-- Start DOCUMENT EXTRACT --

A couple comments:

1) drilling down on the mandatory-to-implement NC/RC protocols
   is somewhat missing the point.  The important bit is that
   *all* protocols transporting YANG-modeled data *only* have
   secure transport layers.  More specifically, YANG-modeled
   data may be transported over other protocols (e.g., coap),
   and also one of the protocols have an insecure transport
   protocol (e.g., it doesn't much help to talk about HTTPS
   being mandatory-to-implement if RESTCONF allowed HTTP).

2) just stating that there are secure transport layers still
   isn’t sufficient, as these protocols must also require
   mutual authentication in order to be secure, and for 
   statements regarding NACM to make sense.  The text I posted
   before had a statement like this in it.  

I'm beginning to become a fan of the idea of defining a generic
"Requirements for Protocols Transporting YANG-modeled Data"
document - that would not only discuss security aspects, but
also generic protocol operations, that documents like NC, RC,
CoAP, etc. can point to...and even YANG (RFC 7950), rather than
pointing directly at NETCONF as it does today...

Kent // contributor


On 3/16/2017 8:56 AM, Juergen Schoenwaelder wrote:
> On Thu, Mar 16, 2017 at 08:37:39AM +0100, Benoit Claise wrote:
>> Latest proposal:
>>
>>      The YANG module defined in this document is designed to be accessed
>>      via network management protocols such as NETCONF [RFC6241] or
>>      RESTCONF [RFC8040]. The lowest NETCONF layer is the secure transport
>> layer,
>>      and mandatory-to-implement secure transport is Secure Shell (SSH)

-- End DOCUMENT EXTRACT --

• COMPLETE THE FOLLOWING:
1. According to the message on protocols carrying YANG-modeled data, what must those protocols require, beyond secure transport layers, for statements about NACM to make sense?
2. Pick up the message on protocols carrying YANG-modeled data at its last line and carry it on.
The rows come from a separate source, unrelated to the message above.

-- Start RAW RECORDS --

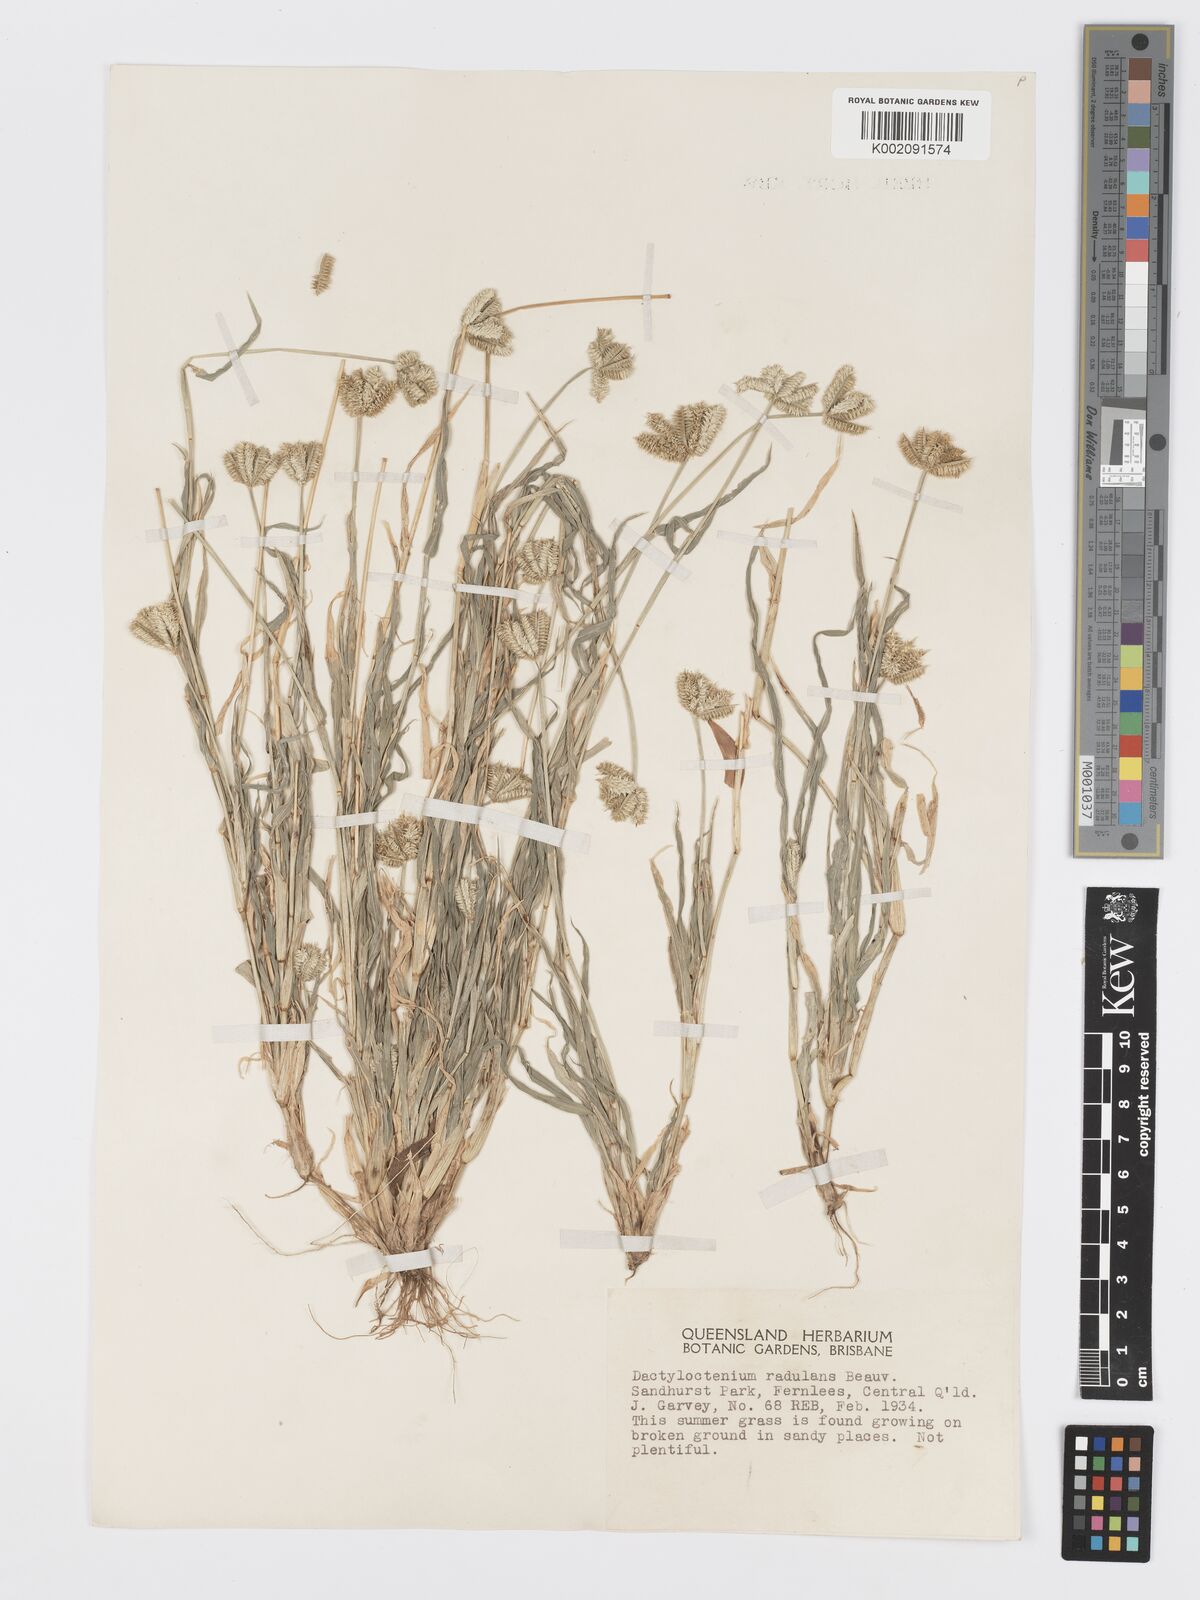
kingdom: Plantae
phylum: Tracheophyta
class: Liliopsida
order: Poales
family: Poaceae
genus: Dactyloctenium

-- End RAW RECORDS --
-- Start RAW RECORDS --

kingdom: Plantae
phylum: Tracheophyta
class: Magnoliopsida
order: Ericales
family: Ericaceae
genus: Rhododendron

-- End RAW RECORDS --

• ANSWERS PROVIDED:
1. They must require mutual authentication.

2.
>> [RFC6242],
>>      while the lowest RESTCONF layer is HTTP, and the mandatory-to-implement
>> secure
>>      transport is Transport Layer Security (TLS) [RFC5246].
> Picking wording from Section 12 of RFC 8040 to replace your second
> sentence I get this:
>
>      The YANG module defined in this document is designed to be
>      accessed via network management protocols such as NETCONF
>      [RFC6241] or RESTCONF [RFC8040]. The lowest NETCONF layer is the
>      secure transport layer, and the mandatory-to-implement secure
>      transport is Secure Shell (SSH) [RFC6242]. The lowest RESTCONF
>      layer is HTTPS, and the mandatory-to-implement secure transport is
>      TLS [RFC5246].
>
>      The NETCONF access control model [RFC6536] provides the means to
>      restrict access for particular NETCONF or RESTCONF users to a
>      pre-configured subset of all available NETCONF or RESTCONF
>      protocol operations and content.
Yes, thank you.

Regards, B.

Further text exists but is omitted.